## Assigned task
Set out every line of the items below as a JSON list of strings, one string per line, and leave out any blank lines.
··· Data to use ···
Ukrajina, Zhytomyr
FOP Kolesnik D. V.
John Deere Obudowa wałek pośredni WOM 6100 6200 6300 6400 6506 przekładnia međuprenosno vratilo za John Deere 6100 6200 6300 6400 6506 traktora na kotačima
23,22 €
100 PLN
···
## Response box
[
  "Ukrajina, Zhytomyr",
  "FOP Kolesnik D. V.",
  "John Deere Obudowa wałek pośredni WOM 6100 6200 6300 6400 6506 przekładnia međuprenosno vratilo za John Deere 6100 6200 6300 6400 6506 traktora na kotačima",
  "23,22 €",
  "100 PLN"
]